“Manifesting your reality” shows up a lot in our information environment these days. In a recent article from Psychology Today, manifesting is noted as a “pop culture phenomenon,” but one that, when you dig into it, like most things, is a mixed bag of evidence-based behavior change techniques and plain old garbage (separately, I’m fascinated by this phenomenon of how bimodal the quality of content seems lately in virtual and real environments. As another example, in any grocery store, you can buy locally sourced organic produce that is stocked next to what is arguably poison (in the form of breakfast cereal which is. a topic for another day).
I’ve never been one much for manifesting my reality as a way to reach my goals or have the things I want. That may work well for some, but I’ve always preferred creating the conditions that increase the probability that I’ll reach my goals or have the things I want. Admittedly, that doesn’t roll off the tongue in the same way as The Law of Attraction (made popular by the manifesting manifesto The Secret) does, but you good folks of SBM get my meaning.
The conditions in which our behaviors occur represent context. And as I’ve written previously, context is multi-layered, starting with our internal cognitive and emotional states and venturing out to interpersonal, group, community, systems, and global levels. Earlier in my career, I was focused on affecting internal context to support health behavior change. I designed a just-in-time adaptive intervention (JITAI) to support smoking cessation, with the JITAIs designed to remind people of their motivations to quit smoking. Over the past few years, perhaps because of my professional move into executive leadership in the payer arm of an integrated delivery and financing health care system, I’m more interested in intervention at broader contextual levels. In more than 50 years of evidence-based smoking cessation intervention, including pharmacological interventions that change internal context at a biochemical level, our biggest gains in smoking reduction came after the cost of cigarettes dramatically increased and it became virtually impossible to smoke almost anywhere indoors. While individual level interventions do and will have an important role to play in improving health, interventions that affect broader levels of context – that affect the conditions that make targeted behaviors more or less probable – have a larger role to play in improving population health.
When it comes to our health we can, and should, as the adage says, “control the things we can.” Creating the conditions that allow for the behaviors we want to occur or that make less likely the behaviors we are trying to extinguish matters very much. I have a 15 year-old daughter. I have, and want to continue to have, an open and trusting relationship with her. At least once a week we have “tea time;” usually at about 8 pm, I make us each a cup of tea and then listen to the wall of words she produces for the next hour or so. I don’t have an agenda for what we talk about and I’m not targeting a specific conversation – I’m creating the conditions that allow for what I want, which is for my daughter to let me know her mind. It would probably work just as well with water or coffee, but for other parents out there, I have to say, somehow tea is like a truth serum for my teenager!

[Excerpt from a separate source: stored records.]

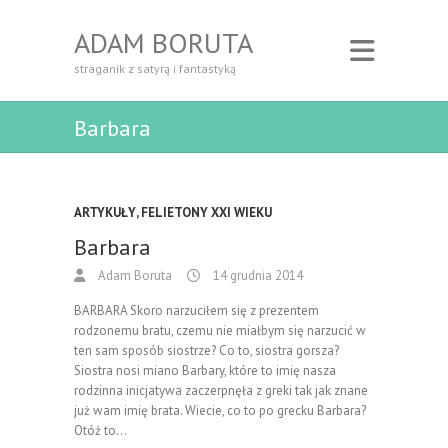
ADAM BORUTA
straganik z satyrą i fantastyką
Barbara
ARTYKUŁY
,
FELIETONY XXI WIEKU
Barbara
Adam Boruta
14 grudnia 2014
BARBARA Skoro narzuciłem się z prezentem
rodzonemu bratu, czemu nie miałbym się narzucić w
ten sam sposób siostrze? Co to, siostra gorsza?
Siostra nosi miano Barbary, które to imię nasza
rodzinna inicjatywa zaczerpnęła z greki tak jak znane
już wam imię brata. Wiecie, co to po grecku Barbara?
Otóż to…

When it comes to healthy behaviors, so many contextual factors are working against us – conditions are not optimizing the probability of reaching the goals we’ve set or the outcomes we want. Most of our plenary sessions in San Francisco at SBM 2025 will speak to this, including ways the product environment, information environment, and health care system work against health. My hope is that these talks will lead to conversations about how we can design interventions that, at a minimum, account for ways contextual factors work against health, and, more ambitiously, transcend those conditions, or seek to change those conditions directly.
In the wake of the 2024 election, given changes in seats of political power, we can reasonably anticipate policy changes – an effective lever for changing context – that will affect health in several ways. Whether you are in favor of or against these likely changes, it’s important that we are aware of them and how they will interact with our individual and professional efforts to improve and/or maintain health. You’re not likely to win a game for which you don’t know the rules.
In the meantime, while the Annual Meeting is still several months ahead, it’s not too early to start creating the conditions that you want to have a wonderful conference experience! Look out in the weeks ahead for more information on plenary speakers and other presenters. Reach out to people whose work you admire and who you’d like to meet. Be proactive about the experiences you want to have in San Francisco, both inside and outside of the conference. If you’re like me, start planning your conference wardrobe (for years, I’ve been in a SBM fashion competition with Drs. Gary Bennett and Charles Jonassaint (I never win). And leave time and space for synchronicity – when almost 2,000 of us working to help people achieve better health through behavior change gather, inevitably, there’s some magic.